Below are lines of data; restate word for word those running from the line containing "vfov_deg: 26.5" to the line containing "focal_mm: 51", inclusive, and no others.

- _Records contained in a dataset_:

============

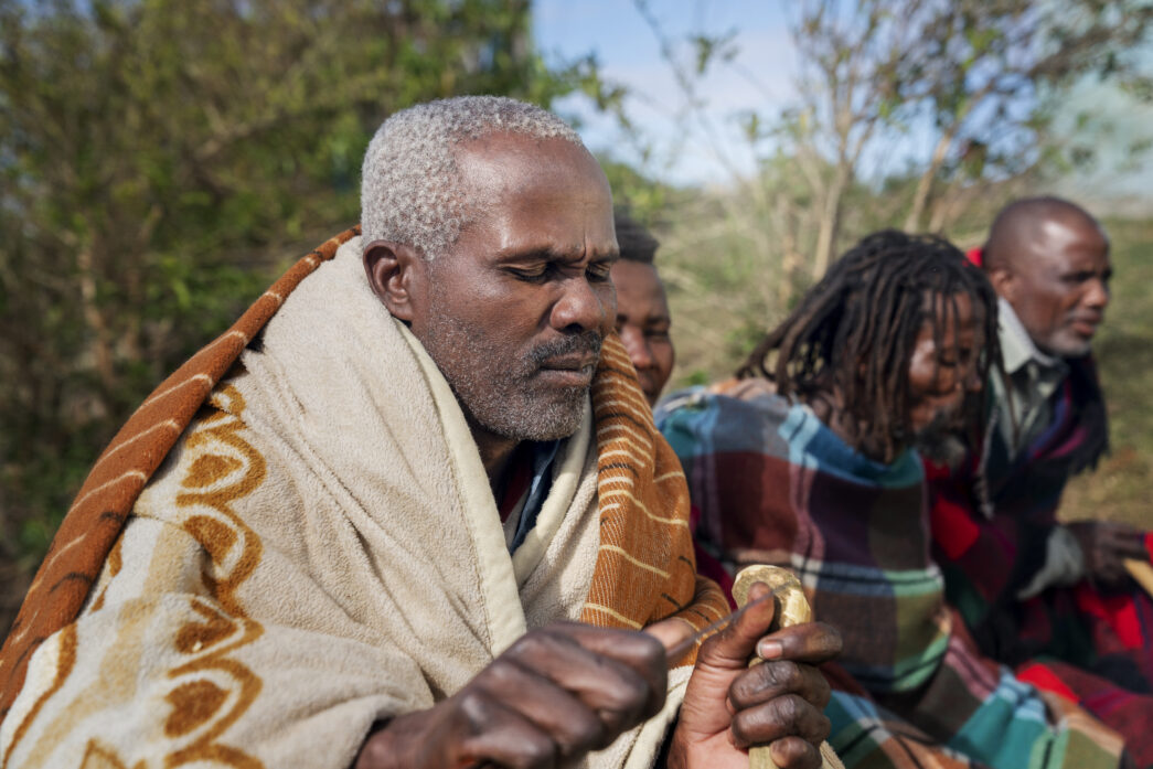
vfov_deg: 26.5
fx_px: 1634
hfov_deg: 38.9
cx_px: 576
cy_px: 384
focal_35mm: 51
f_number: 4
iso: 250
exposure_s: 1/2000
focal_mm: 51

============

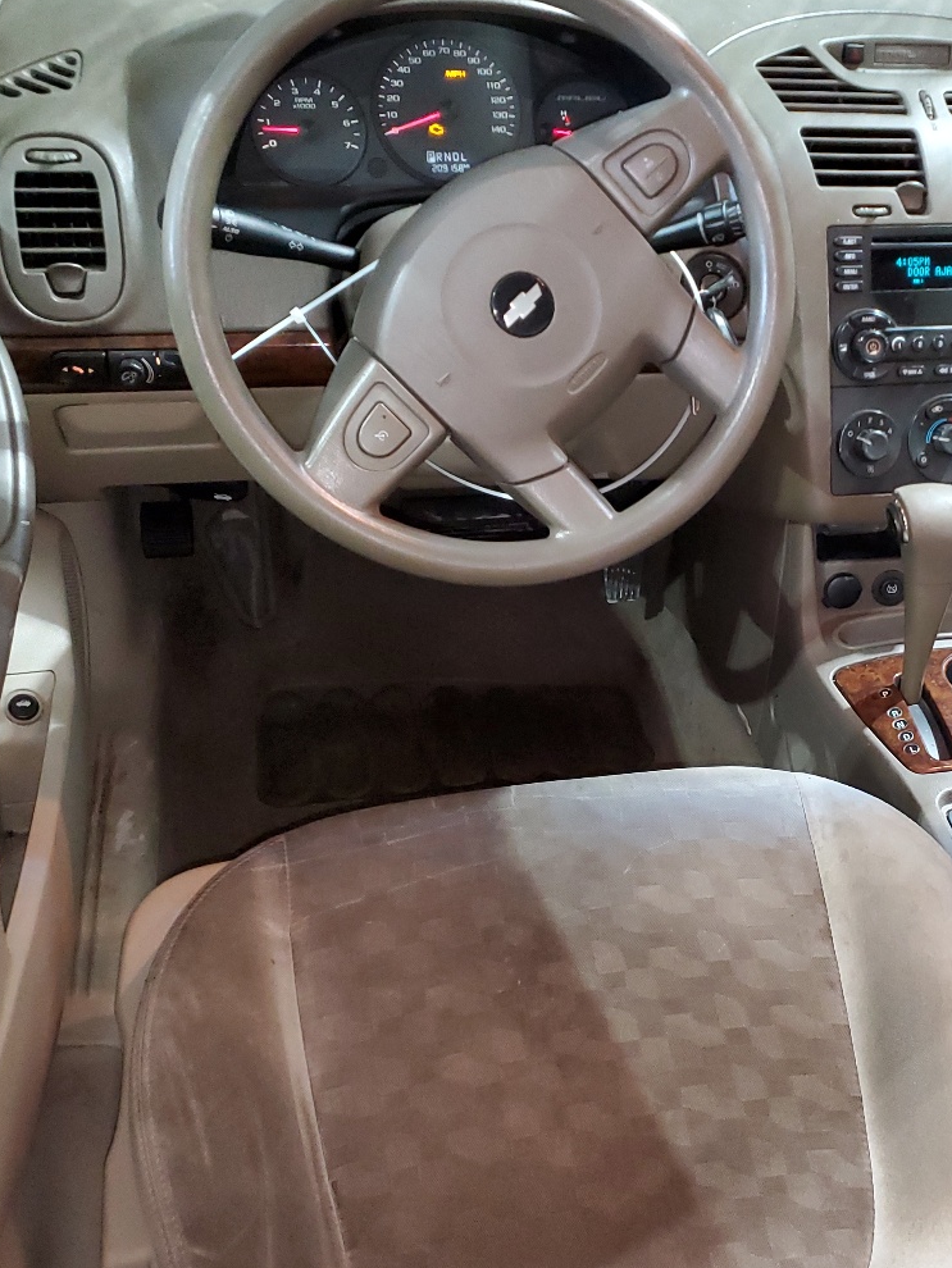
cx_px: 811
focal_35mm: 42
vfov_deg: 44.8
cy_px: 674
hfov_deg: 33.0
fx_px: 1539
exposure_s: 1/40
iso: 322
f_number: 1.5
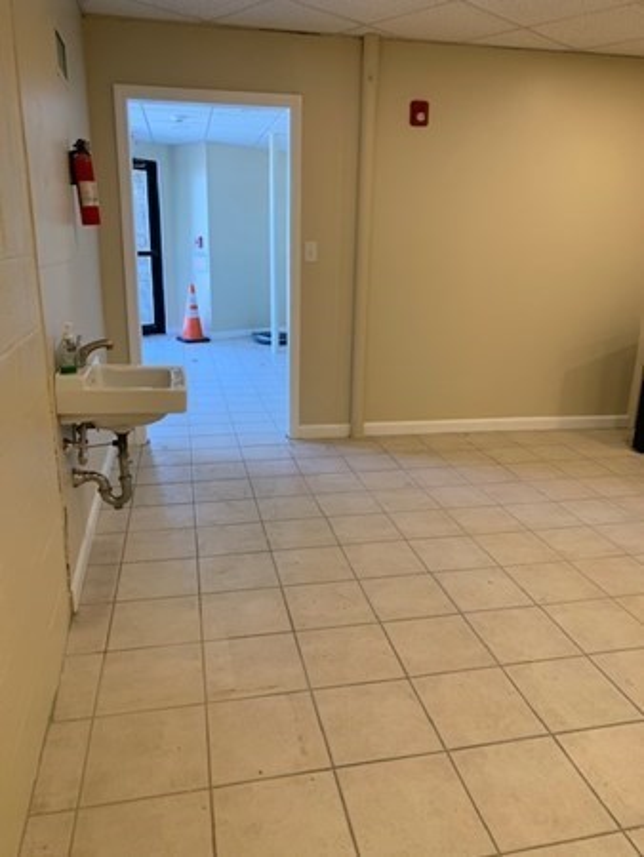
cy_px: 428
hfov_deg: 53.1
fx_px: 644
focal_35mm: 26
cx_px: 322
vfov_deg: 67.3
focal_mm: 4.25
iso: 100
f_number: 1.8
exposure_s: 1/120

============

- _TASK ANSWER_:
vfov_deg: 26.5
fx_px: 1634
hfov_deg: 38.9
cx_px: 576
cy_px: 384
focal_35mm: 51
f_number: 4
iso: 250
exposure_s: 1/2000
focal_mm: 51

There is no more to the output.